### Consigne:
D'après le document source, dans quelle ville Roberto décide-t-il de s'installer pour prendre un nouveau départ ?

Note : 4 / 5
Synopsis :
Lucia est morte dans un accident de voiture il y a six mois ; depuis,
son mari Roberto, et sa fille Alejandra, tentent de surmonter ce deuil.
Afin de prendre un nouveau départ, Roberto décide de s’installer à
Mexico. Alejandra se retrouve, nouvelle, dans une classe. Plus jolie,
plus brillante, elle est rapidement la cible d’envie et de jalousie de
la part de ses camarades. Refusant d’en parler à son père, elle devient
une proie, un bouc émissaire.
Critique :
Après l'électrochoc "Daniel Y Ana" (un frère et une soeur
étaient forcés de jouer dans un porno clandestin), le réalisateur
Mexicain Michel Franco creuse la même veine sismique avec "Despues de Lucia"
qui reprend le dispositif formel des plans-séquences fixes et rigides
avec distanciation extrême pour raconter une histoire au moins aussi
puissante (un père à la recherche de sa fille, disparue). La première
scène (un homme loue une voiture, s'arrête à un carrefour et l'abandonne
en pleine rue) annonce une situation dure. Plus tard, la même image
prend une signification totalement différente mais tout aussi
dramatique. Leur juxtaposition témoigne du style de Franco qui recompose
un puzzle en le compliquant de différents niveaux chronologiques et
propose une incroyable étude de cas sur les thèmes de la culpabilité et
de la vengeance, le tout montré en images denses et crues.
D'ailleurs ceux qui avaient vu le précédent film de Michel Franco risquent de ne pas avoir le même point de vue sur "Despues de Lucia"
que ceux qui le découvrent tel quel. Sur une idée de départ pas si
éloignée (une vidéo amateur clandestine entraîne un engrenage de
violence domestique), ce second long métrage offre un traitement bien
différent. La où le premier tirait sa réussite d’une grande nuance
psychologique, cette nouvelle pellicule y va de manière plus directe. Et c’est
presque un euphémisme.
Pourtant le film prend son temps avant de
vraiment débuter, installant d’abord ses personnages dans une sorte
d’absence quotidienne. Une absence à eux-mêmes et une impossibilité à
communiquer entre eux (première bonne idée : le malheur ne s’abat pas
sur une famille idéale). Puis ça démarre : la première torgnole atterrit
dans la "gueule" de la jeune Alejandra, et là les vannes s’ouvrent. La
violence choque puis se répète, s’amplifie, devient extrême. A la limite
du trop plein, sans nuances, sans guillemets. L’humiliation crève
l’écran, acide, infernale et étouffante. Et le silence de la
protagoniste, qui était jusqu’alors un peu lassant, devient glaçant.

### Matériel fourni:
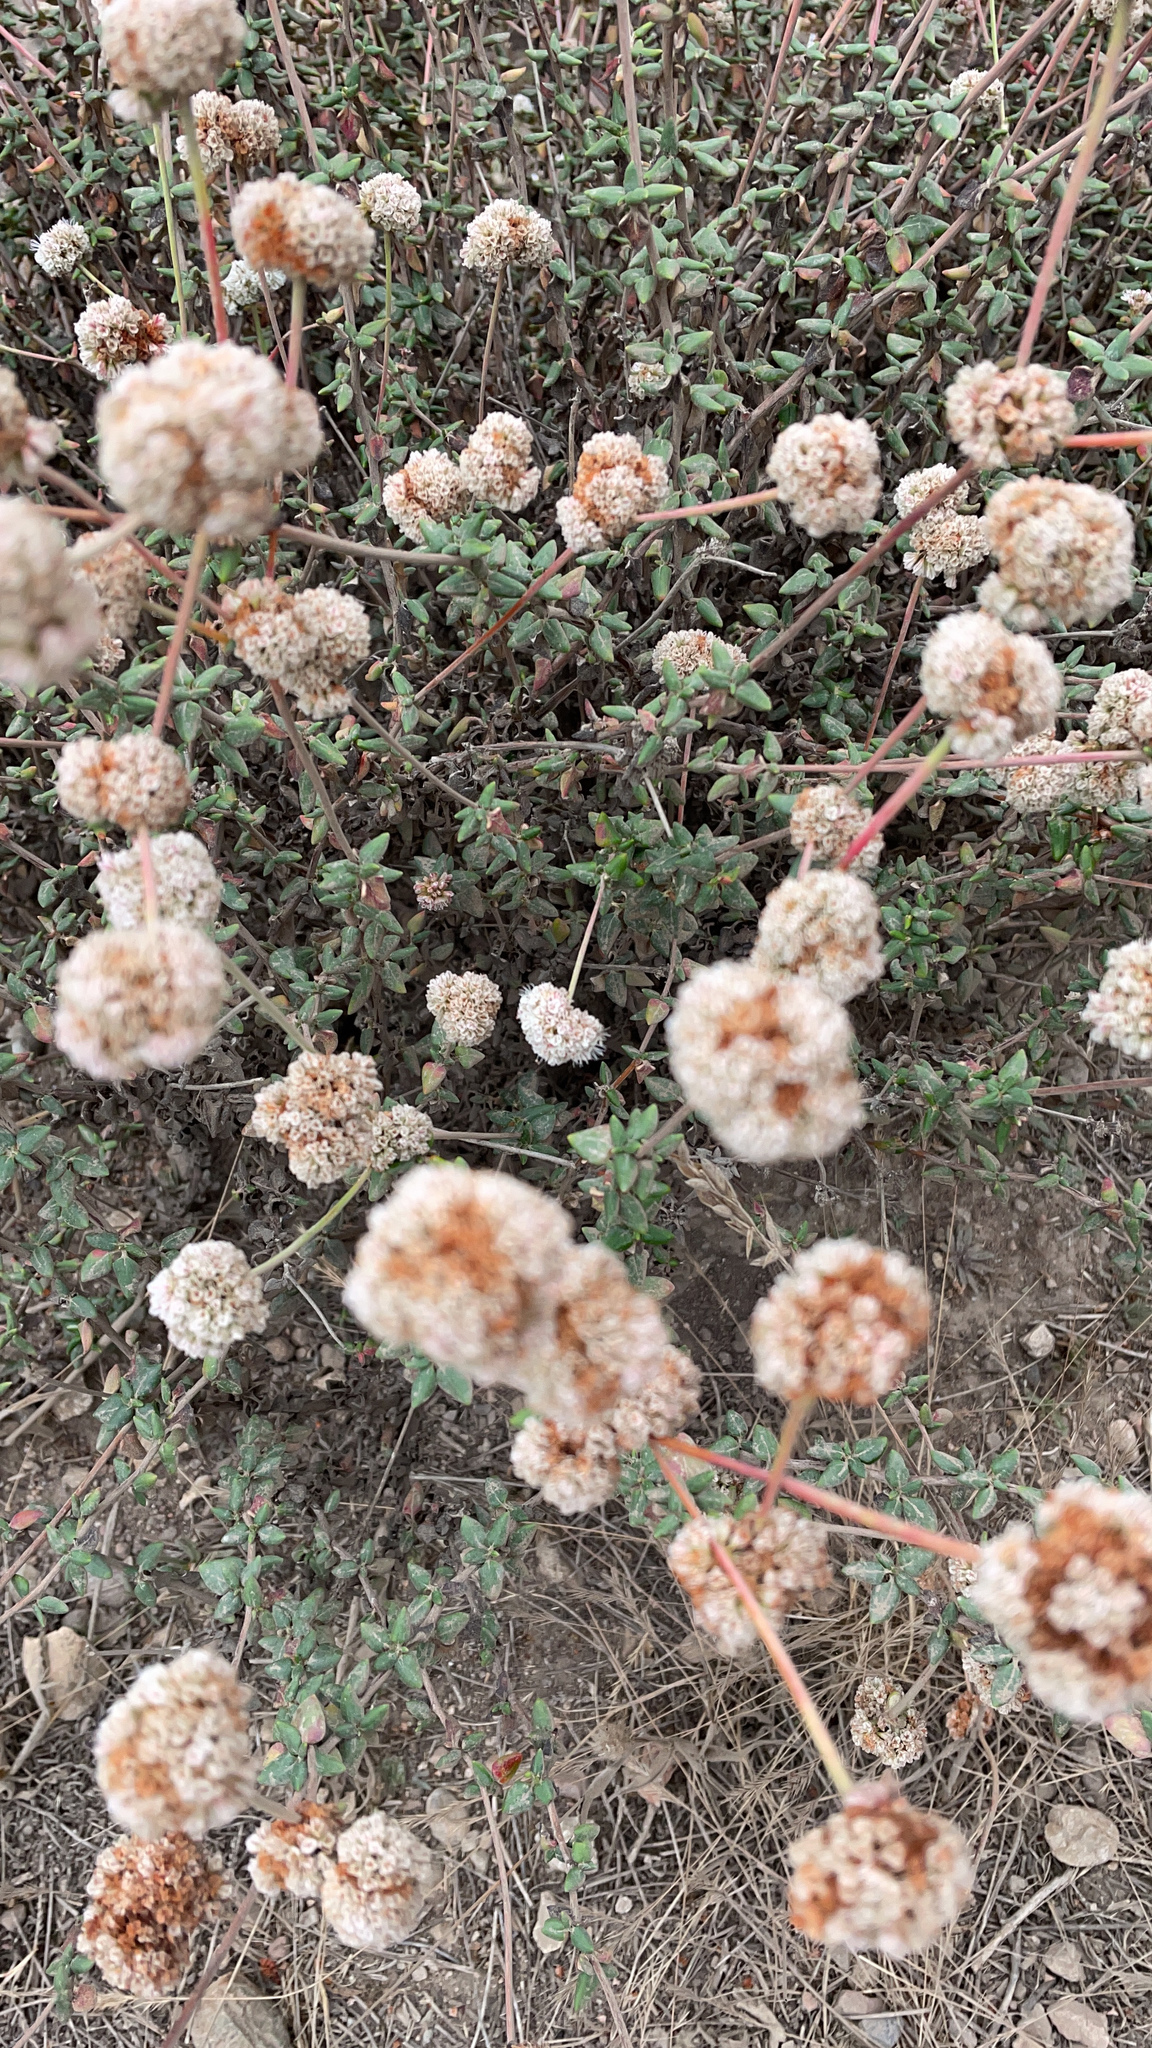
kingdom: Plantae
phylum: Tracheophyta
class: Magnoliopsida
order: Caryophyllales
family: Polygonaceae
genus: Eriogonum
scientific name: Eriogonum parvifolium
* * *
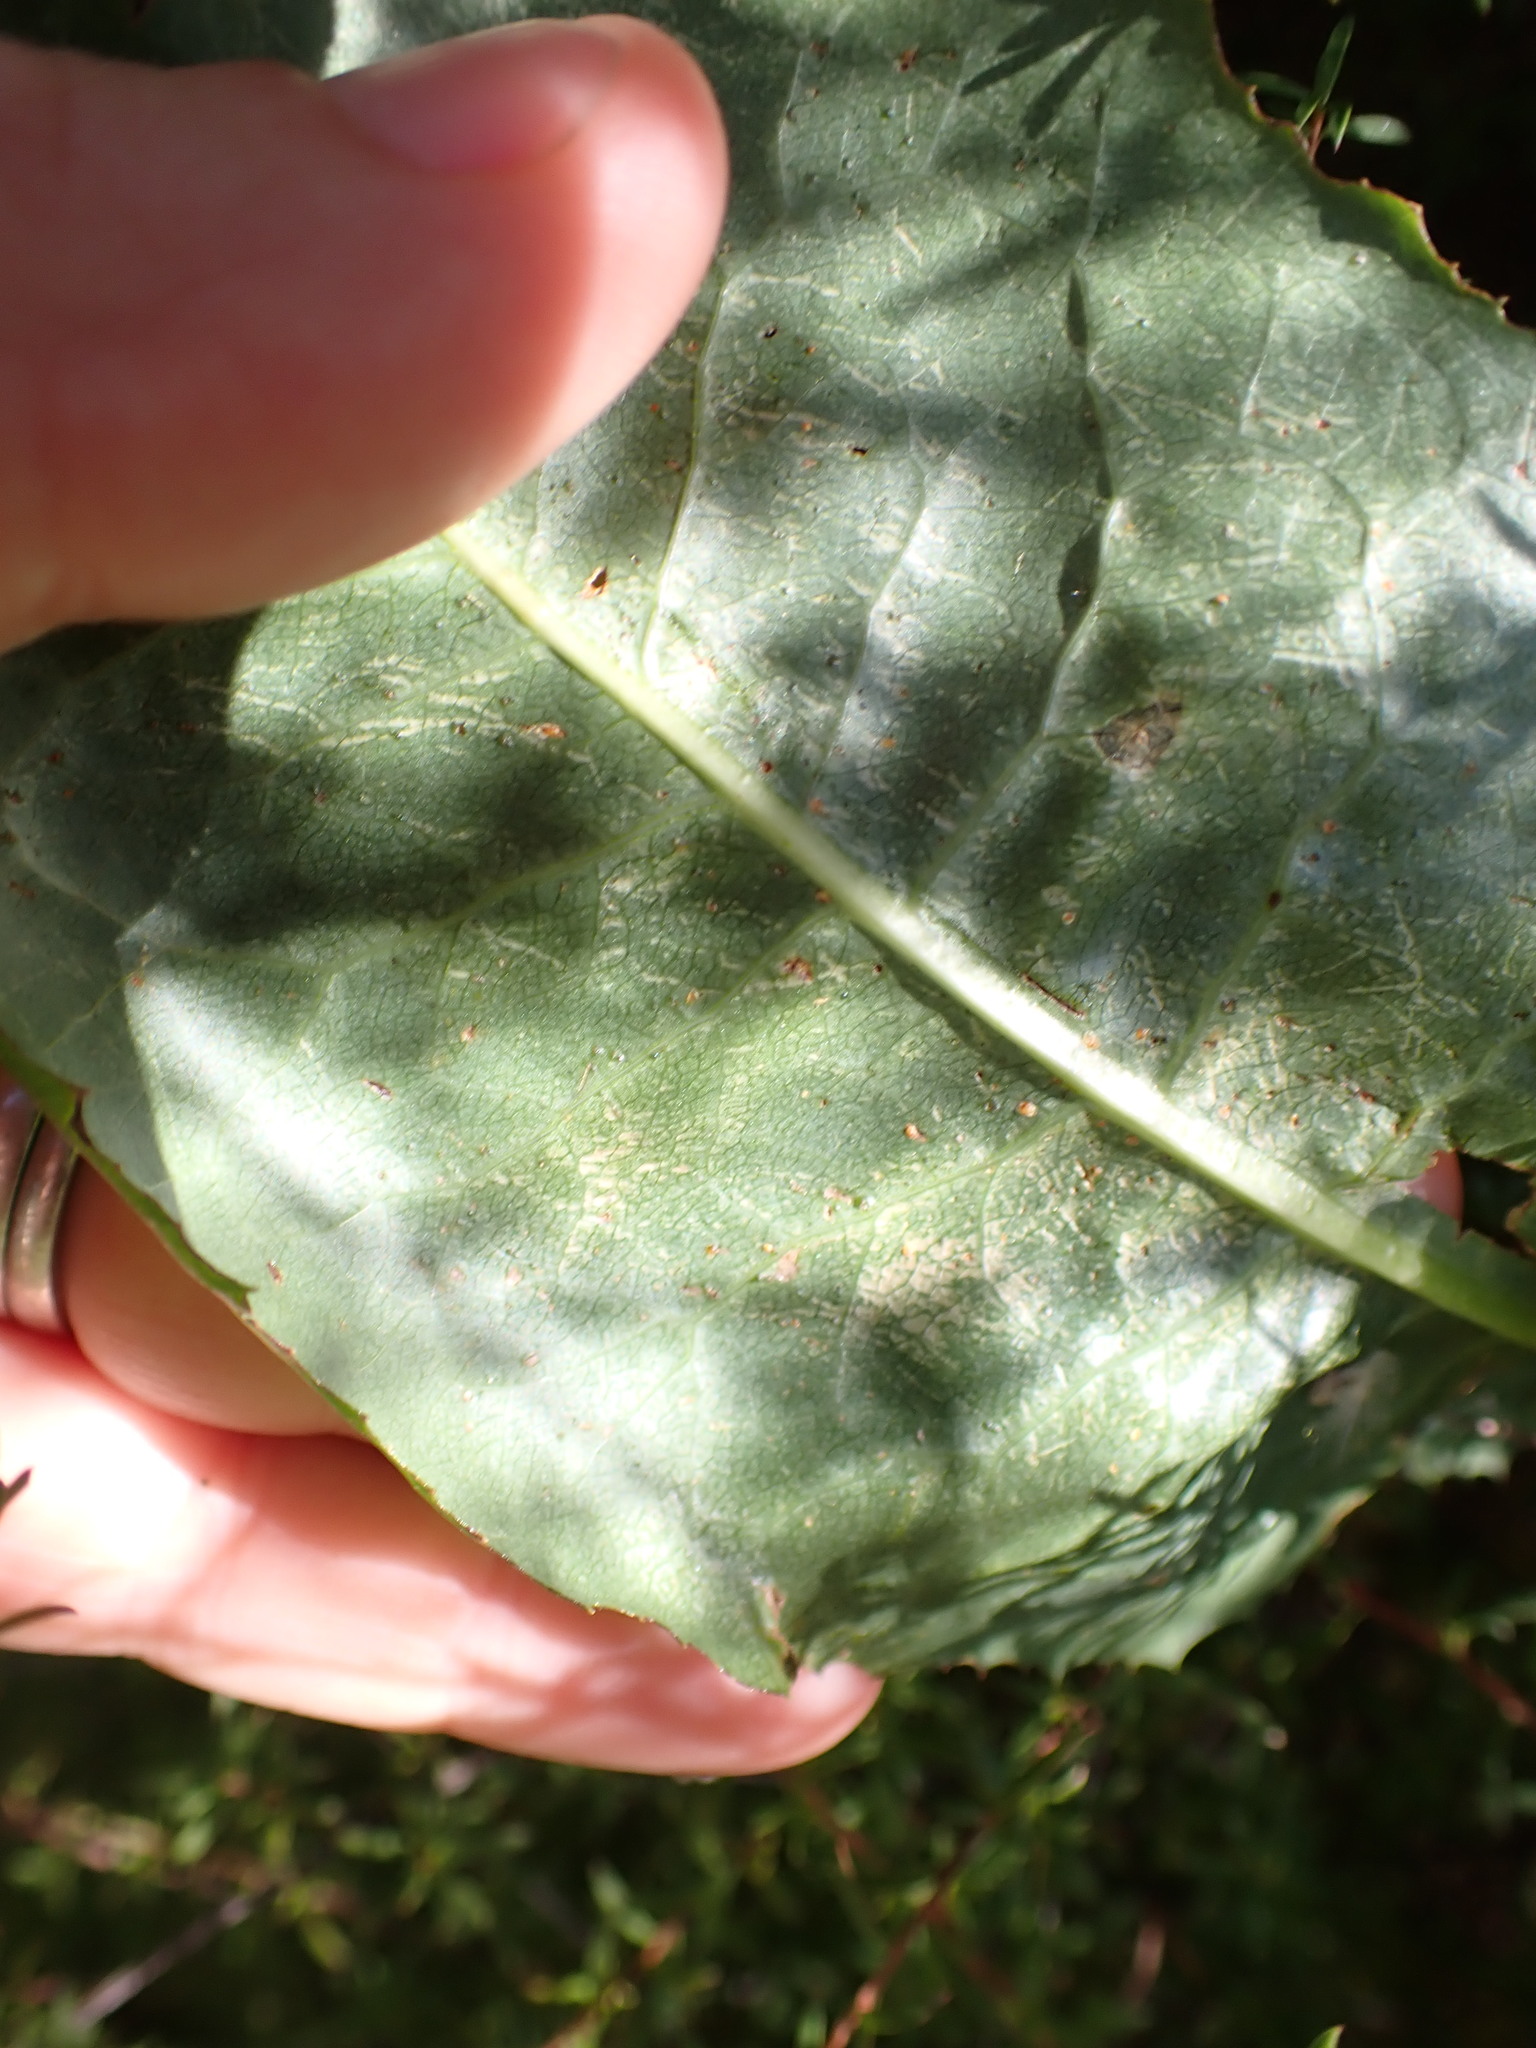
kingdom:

### Travail terminé:
À Mexico.